# Best Album Cover for Johann?



## vampiregenocide (Feb 1, 2009)

I am deisgning an album cover for Johann's project 'Beyond The Shades'. I have a few designs, but we can't settle on a final one. It would be great if you guys could vote which one you like best. Thanks 

#1







#2






#3






#4






I personally think #4 is best, but I'd like to know what you guys think. Its pretty basic, but I think its cool.


----------



## Johann (Feb 1, 2009)

Ross is a great designer as you can see! i can't even choose one out of those four! great work man!


----------



## SnowfaLL (Feb 1, 2009)

Its cool but I think the color of the font should be something else.. or make it more popping.. it just blends too much right now where I almost can't even read it.

I voted #3 though.


----------



## Stealthdjentstic (Feb 1, 2009)

I voted for #1. Maybe expand the letters apart from each other a little more to make it more legible.


----------



## Fred (Feb 1, 2009)

Yeah, seriously can't read the red. Otherwise they're all pretty nice, but 1 took my fancy most.


----------



## vampiregenocide (Feb 1, 2009)

Thanks guys yeah there are a couple of image filters over the text, I think I might remove one of them which should make the text clearer.


----------



## Panterica (Feb 2, 2009)

3!!!


----------



## DarkKnight369 (Feb 2, 2009)

The white stuff sticks out like a sore thumb and detracts from the text and overall image.
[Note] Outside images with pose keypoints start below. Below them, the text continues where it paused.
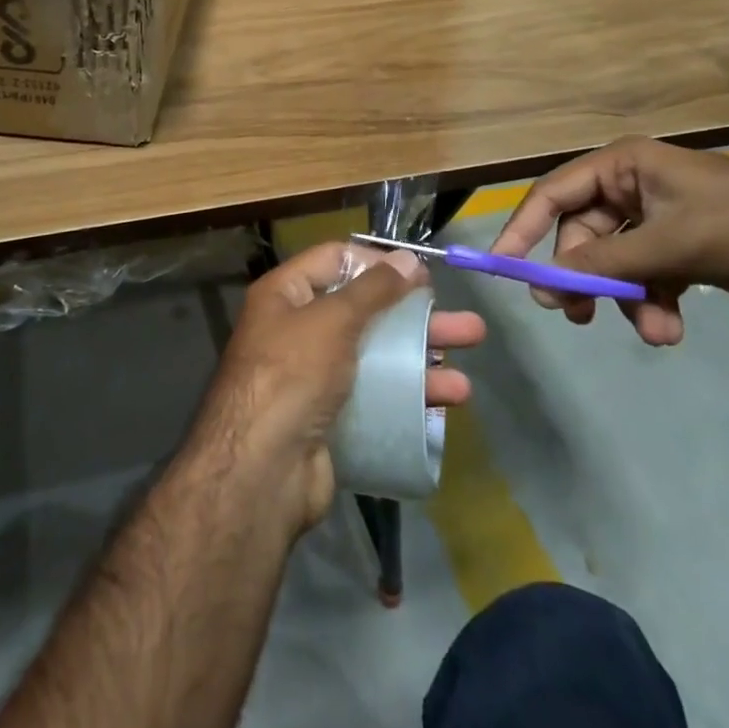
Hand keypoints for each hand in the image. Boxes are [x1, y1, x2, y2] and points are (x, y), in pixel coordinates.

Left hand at [193, 241, 484, 531]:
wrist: (262, 469)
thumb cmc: (292, 374)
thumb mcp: (332, 320)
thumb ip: (373, 289)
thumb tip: (408, 258)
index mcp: (285, 295)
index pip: (335, 260)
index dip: (378, 262)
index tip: (422, 273)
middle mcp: (297, 330)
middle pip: (365, 312)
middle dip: (415, 320)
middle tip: (466, 327)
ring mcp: (314, 377)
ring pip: (376, 358)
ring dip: (421, 365)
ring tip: (465, 382)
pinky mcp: (331, 418)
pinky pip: (376, 397)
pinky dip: (408, 399)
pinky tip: (444, 408)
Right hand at [492, 137, 728, 343]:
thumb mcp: (670, 243)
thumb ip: (605, 261)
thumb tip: (548, 280)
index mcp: (623, 167)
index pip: (553, 193)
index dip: (524, 227)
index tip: (505, 266)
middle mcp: (632, 188)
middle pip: (582, 234)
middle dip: (584, 277)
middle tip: (575, 315)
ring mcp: (657, 220)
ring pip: (614, 262)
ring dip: (624, 298)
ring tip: (652, 331)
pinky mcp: (681, 250)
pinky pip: (645, 277)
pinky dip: (651, 303)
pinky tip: (669, 329)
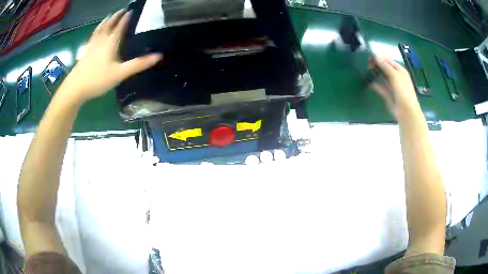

If you are going to use something like that, I would choose a color that blends in more without being as bold.


----------



## Zak1233 (Feb 2, 2009)

as darkknight said i'd choose a colour that blends in more to the BG pic, having red text and black and white patterns over a rusted metal type of texture makes it look quite cheap imo

#3, but change the colour of the text and patterns


----------



## vampiregenocide (Feb 2, 2009)

DarkKnight369 said:


> The white stuff sticks out like a sore thumb and detracts from the text and overall image. If you are going to use something like that, I would choose a color that blends in more without being as bold.



I tried different colours for the vines, but with anything else they get lost in the background texture. WHite is really the best colour for them and I think it looks okay. I think the text is is alright, but could be a bit bolder. We chose #4 in the end, it was a toss-up between that and #1. I thought that black vines looked crap. Black tends to melt in too much, and red or any other colour looks sickly and horrible. I think teh white makes a nice contrast with the red and isn't too loud but not lost either.


----------



## Randy (Feb 2, 2009)

FWIW, I liked #3.


----------



## DarkKnight369 (Feb 3, 2009)

vampiregenocide said:


> I tried different colours for the vines, but with anything else they get lost in the background texture. WHite is really the best colour for them and I think it looks okay. I think the text is is alright, but could be a bit bolder. We chose #4 in the end, it was a toss-up between that and #1. I thought that black vines looked crap. Black tends to melt in too much, and red or any other colour looks sickly and horrible. I think teh white makes a nice contrast with the red and isn't too loud but not lost either.



I am not saying make it a color that blends in, but you can add some shades from the background color to the white. More like a tinted white to tone it down. Ever hear of or try Kuler. Its a feature in Adobe products that helps select a palette of colors that blend with each other. Just think of paint. When you go to a store and buy paint their swatches have 5-6 colors that go from dark to light. They are all shades of the same color essentially that blend well. The lightest white is always tinted to match everything tonally, not that bright and bold. 

All I am saying, is if you tone down the white with a hint of the background color it will look a lot better.


----------



## playstopause (Feb 3, 2009)

They all look kind of nice, but my favorite is no.4.


----------